Strengthen program design to minimize emissions and economic leakage while preserving allowance supply, market stability, and affordability
Decades of state policies designed to restrict, rather than encourage, the production of affordable fuels have left California refineries trade exposed to refiners in jurisdictions without a carbon price. The California Energy Commission stated in its 2024 Transportation Fuels Assessment that “Price spike risk is especially concerning, as demand reduction is expected to be on a relatively smooth trajectory, while supply declines from refinery closures or conversions will result in steep, sudden declines in gasoline production capacity.”[5] California is set to lose approximately 17%–20% of its oil refining capacity by early 2026 due to the closure of two major plants: Phillips 66’s Wilmington facility (late 2025) and Valero’s Benicia refinery (by April 2026). The closing of these two refineries will impact approximately 1,300 employees and contract workers.[6] These closures will reduce California’s energy security and increase the state’s reliance on foreign fuel imports.[7] 2025 gasoline imports into the West Coast (PADD 5) as of October 2024 averaged 118,580 b/d, or a total of about 35.5 million bbl.[8] The proposed amendments do nothing to help prevent additional refinery closures and will likely accelerate the closure of additional facilities as costs associated with C&I and other policies are expected to increase significantly. Refiners will not make large capital investments or continue operating existing facilities if the long-term financial stability of those facilities remains in question.
Establish stable, long-term cap adjustment factors for the petroleum sector
Petroleum refineries and crude production require stable and predictable allowance allocation methodologies to sustain operations and support the long-term capital investments necessary to meet C&I goals and reliably supply transportation fuels. These facilities require large capital investments and long development timelines that are incompatible with frequent or uncertain changes to allocations.
Accordingly, I urge CARB to finalize CAFs beyond 2035 to give needed regulatory certainty and raise CAFs for petroleum refining (NAICS Code 324110), liquid hydrocarbon fuel production (NAICS Code 325199), and crude petroleum and natural gas extraction (NAICS Code 211111). Establishing fixed baseline CAFs would provide long term regulatory certainty, and support continued instate fuel production, while helping to maintain affordable and reliable fuel supplies for Californians. Establishing a fixed CAF of 0.85 and pairing it with a CBAM would provide the needed leakage protection and economic certainty under C&I that refinery operators need.
Implement a Carbon Border Adjustment Mechanism
While C&I places a costly carbon price on in‑state producers, imported fuels are not subject to equivalent costs, increasing emissions and economic leakage and undermining the program’s environmental goals.
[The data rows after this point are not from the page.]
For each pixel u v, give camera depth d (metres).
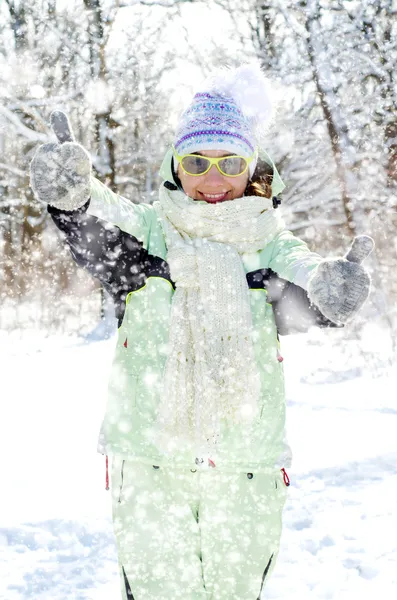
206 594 2.28
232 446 2.30
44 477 5.45
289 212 14.61
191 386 2.30
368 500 4.83
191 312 2.32
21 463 5.84
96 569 3.74
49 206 2.11
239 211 2.38
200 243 2.39
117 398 2.34
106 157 17.64
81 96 16.44
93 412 8.18
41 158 1.99
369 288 1.99
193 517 2.32
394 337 10.78
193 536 2.30
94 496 5.01
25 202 19.45
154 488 2.31
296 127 13.61
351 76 11.95
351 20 11.99
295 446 6.34
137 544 2.27
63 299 20.09
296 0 11.95
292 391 9.25
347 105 12.08
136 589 2.25
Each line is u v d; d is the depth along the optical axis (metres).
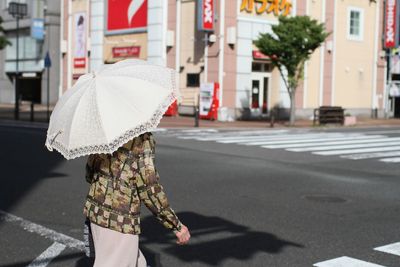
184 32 31.91
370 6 38.06
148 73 3.50
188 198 9.19
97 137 3.26
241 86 31.19
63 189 9.73
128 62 3.63
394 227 7.46
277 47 26.42
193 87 31.80
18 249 6.11
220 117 30.25
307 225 7.48
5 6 47.28
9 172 11.61
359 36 37.72
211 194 9.56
The way that CARB has structured the proposed regulation necessitates a well-designed CBAM to be paired with the existing carbon price to help ensure that in-state and out-of-state suppliers face comparable carbon costs when serving the California market. CARB agreed with this assessment in the findings of its industrial leakage study that it was required to perform under HSC § 38562.[9] In the October 2025 Workshop, CARB concluded that “Border carbon adjustments can mitigate leakage and reduce non-California EITE emissions.”[10] CARB has studied this issue and concluded that it can address leakage via a CBAM, and it should do so. By addressing competitive distortions associated with imports, a CBAM would reinforce emissions reductions within California while helping to preserve in‑state refining and maintain energy security.
As California becomes increasingly reliant on imported fuels, additional safeguards are needed to ensure emissions reductions are not simply shifted out of state. A thoughtfully designed CBAM can help achieve California’s climate goals while maintaining affordability, competitiveness, and reliable fuel supplies.
Maintain existing crude extraction allocation methodologies and benchmarks
I support maintaining separate benchmarks for thermal and non-thermal crude oil extraction. These production methods are fundamentally different, with materially different energy requirements, operating characteristics, and emissions profiles. A single, unified benchmark would mask these differences and weaken the link between allowance allocation and actual emissions performance.
Maintaining separate benchmarks is critical to preserving allocation integrity and minimizing emissions and economic leakage. Further reducing allowance allocations to thermal producers would accelerate declines in in-state crude production and increase reliance on imported crude produced in jurisdictions without a comparable carbon price or greenhouse gas abatement technologies.
Crude producers operate in a globally traded market and have limited ability to pass rising C&I compliance costs on to refiners without losing market share to imported crude that is not subject to comparable carbon costs. As C&I costs increase, refiners can more readily substitute lower‑cost imports rather than absorb higher‑priced in‑state crude. This dynamic heightens leakage risk and undermines the competitiveness and long‑term viability of California crude production without delivering proportional emissions reductions.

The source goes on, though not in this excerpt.